Problem to solve
Within the entries below, the lines from the one with "63% | 481 |" through the one with "In what context" are to be set down exactly, both ends kept.

Saved data entries
==================================================

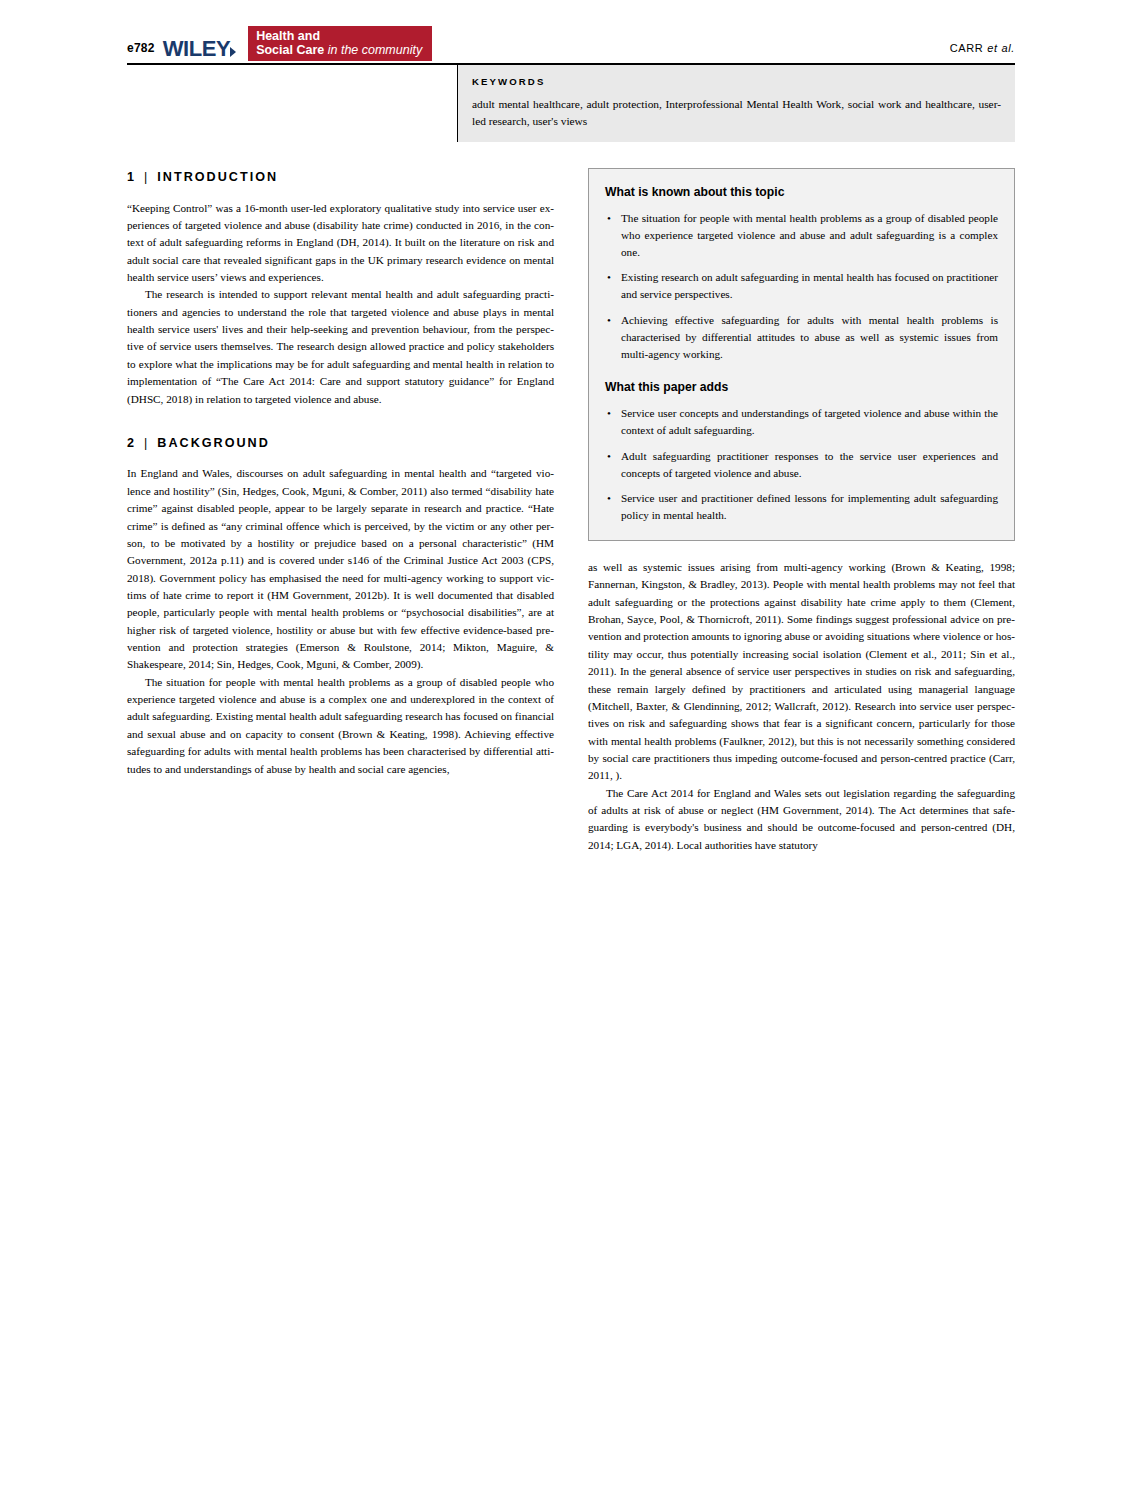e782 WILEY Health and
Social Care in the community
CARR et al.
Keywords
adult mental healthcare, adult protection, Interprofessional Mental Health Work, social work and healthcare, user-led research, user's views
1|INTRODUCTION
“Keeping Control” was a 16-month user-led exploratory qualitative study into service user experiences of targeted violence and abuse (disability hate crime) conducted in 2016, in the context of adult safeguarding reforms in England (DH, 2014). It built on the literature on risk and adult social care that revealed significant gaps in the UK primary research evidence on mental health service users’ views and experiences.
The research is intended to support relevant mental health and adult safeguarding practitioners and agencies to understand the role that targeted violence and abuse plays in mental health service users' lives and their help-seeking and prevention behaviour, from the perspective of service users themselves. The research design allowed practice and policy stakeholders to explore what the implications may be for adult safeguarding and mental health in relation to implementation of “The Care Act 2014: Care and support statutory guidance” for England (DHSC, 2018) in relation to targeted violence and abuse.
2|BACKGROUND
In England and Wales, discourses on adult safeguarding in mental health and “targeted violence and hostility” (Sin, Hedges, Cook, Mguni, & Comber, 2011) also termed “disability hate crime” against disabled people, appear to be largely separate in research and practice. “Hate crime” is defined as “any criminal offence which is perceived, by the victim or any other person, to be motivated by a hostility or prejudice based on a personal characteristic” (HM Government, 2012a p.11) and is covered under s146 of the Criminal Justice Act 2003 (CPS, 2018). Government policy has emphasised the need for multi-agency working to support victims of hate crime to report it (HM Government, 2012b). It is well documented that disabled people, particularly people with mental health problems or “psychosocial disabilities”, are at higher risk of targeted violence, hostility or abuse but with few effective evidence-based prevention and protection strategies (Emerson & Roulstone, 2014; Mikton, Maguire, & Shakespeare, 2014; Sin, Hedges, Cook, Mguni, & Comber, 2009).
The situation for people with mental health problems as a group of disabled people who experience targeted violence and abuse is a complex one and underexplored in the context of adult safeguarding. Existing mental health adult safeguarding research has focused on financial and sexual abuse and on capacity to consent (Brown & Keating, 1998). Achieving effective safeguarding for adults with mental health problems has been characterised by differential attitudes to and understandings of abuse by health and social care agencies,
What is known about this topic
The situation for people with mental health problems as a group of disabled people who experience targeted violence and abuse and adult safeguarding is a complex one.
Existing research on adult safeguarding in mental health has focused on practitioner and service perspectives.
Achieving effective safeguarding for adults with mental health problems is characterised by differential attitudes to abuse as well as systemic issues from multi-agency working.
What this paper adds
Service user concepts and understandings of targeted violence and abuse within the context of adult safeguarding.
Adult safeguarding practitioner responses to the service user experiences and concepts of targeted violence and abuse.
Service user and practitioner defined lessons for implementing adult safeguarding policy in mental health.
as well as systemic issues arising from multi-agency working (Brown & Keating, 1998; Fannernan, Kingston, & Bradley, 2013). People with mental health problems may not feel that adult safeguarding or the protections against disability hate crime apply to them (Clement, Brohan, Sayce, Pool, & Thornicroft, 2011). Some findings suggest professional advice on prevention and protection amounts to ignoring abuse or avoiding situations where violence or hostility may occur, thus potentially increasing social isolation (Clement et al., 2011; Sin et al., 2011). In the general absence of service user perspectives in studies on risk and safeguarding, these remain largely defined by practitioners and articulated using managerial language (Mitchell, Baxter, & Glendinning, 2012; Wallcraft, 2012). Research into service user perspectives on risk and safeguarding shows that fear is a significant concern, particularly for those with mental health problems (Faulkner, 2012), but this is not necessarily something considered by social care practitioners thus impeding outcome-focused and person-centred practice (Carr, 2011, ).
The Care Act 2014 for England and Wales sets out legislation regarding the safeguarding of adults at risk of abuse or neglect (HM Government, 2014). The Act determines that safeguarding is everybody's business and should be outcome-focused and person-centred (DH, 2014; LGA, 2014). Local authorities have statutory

==================================================

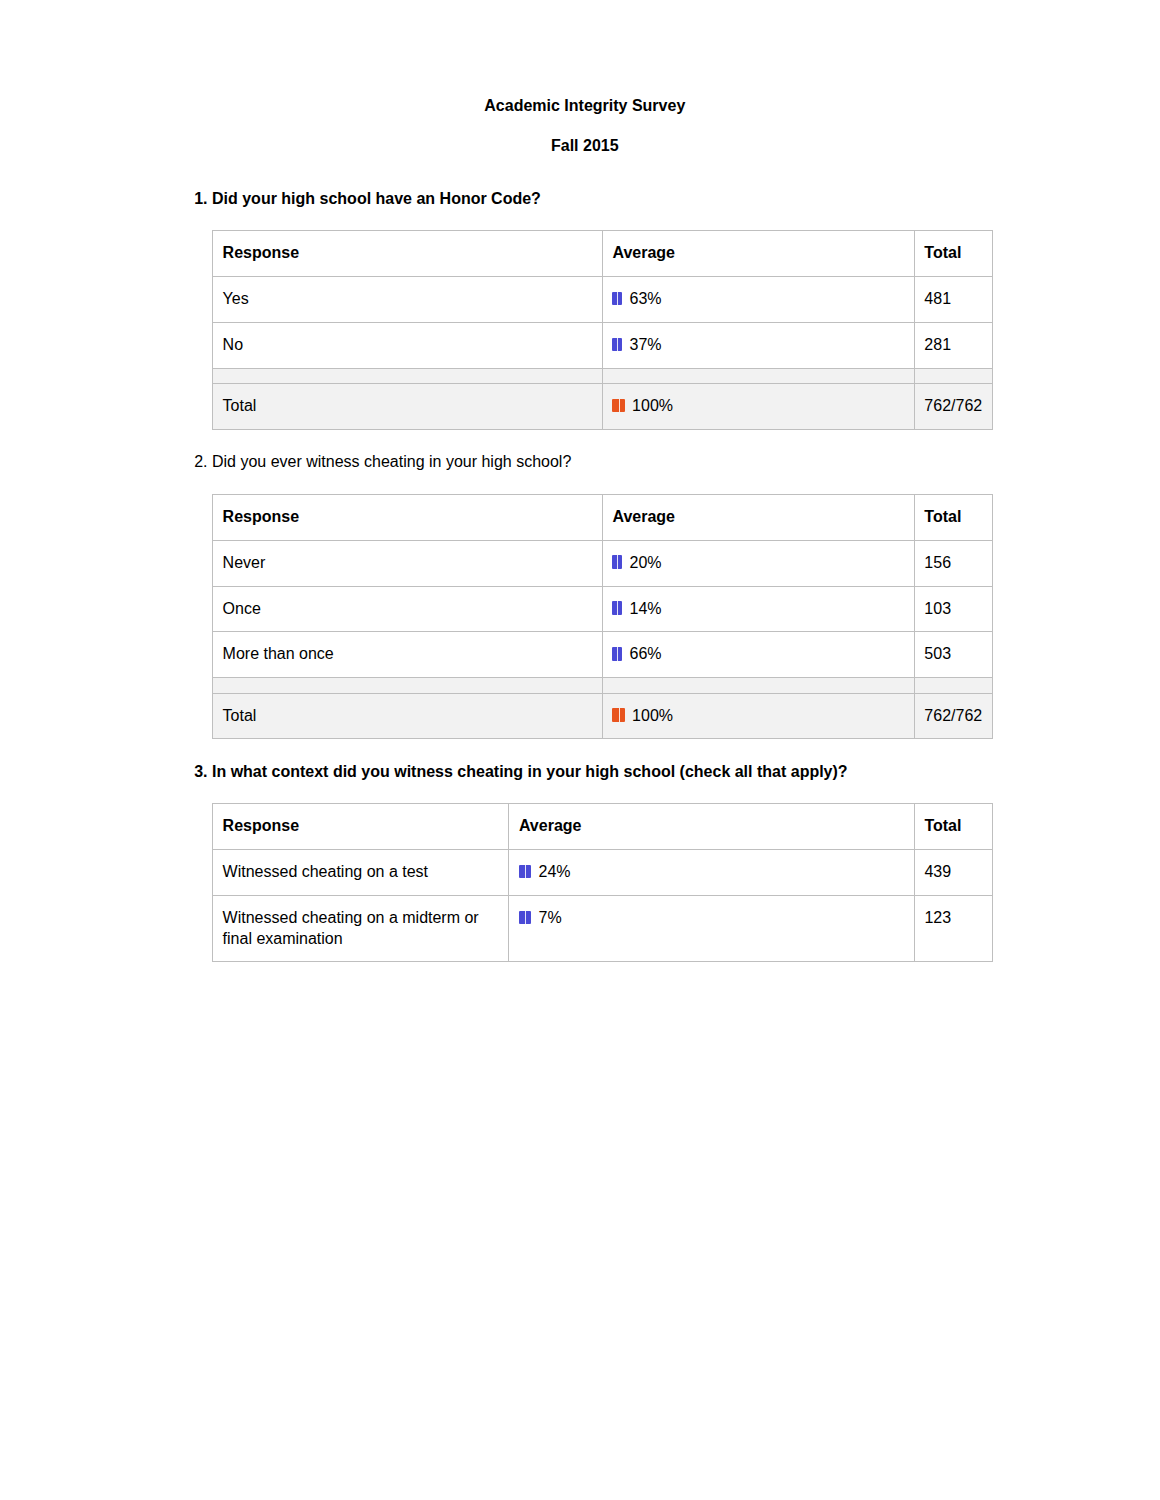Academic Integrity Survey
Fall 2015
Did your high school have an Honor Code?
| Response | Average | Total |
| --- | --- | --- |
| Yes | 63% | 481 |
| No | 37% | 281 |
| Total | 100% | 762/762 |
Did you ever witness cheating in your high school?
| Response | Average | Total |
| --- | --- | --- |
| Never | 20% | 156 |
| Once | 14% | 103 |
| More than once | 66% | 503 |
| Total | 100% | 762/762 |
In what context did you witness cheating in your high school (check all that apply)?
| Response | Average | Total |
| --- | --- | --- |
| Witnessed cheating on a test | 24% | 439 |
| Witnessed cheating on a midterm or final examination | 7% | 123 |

==================================================

Finished task
| Yes | 63% | 481 |
| No | 37% | 281 |
| Total | 100% | 762/762 |
Did you ever witness cheating in your high school?
| Response | Average | Total |
| --- | --- | --- |
| Never | 20% | 156 |
| Once | 14% | 103 |
| More than once | 66% | 503 |
| Total | 100% | 762/762 |
In what context did you witness cheating in your high school (check all that apply)?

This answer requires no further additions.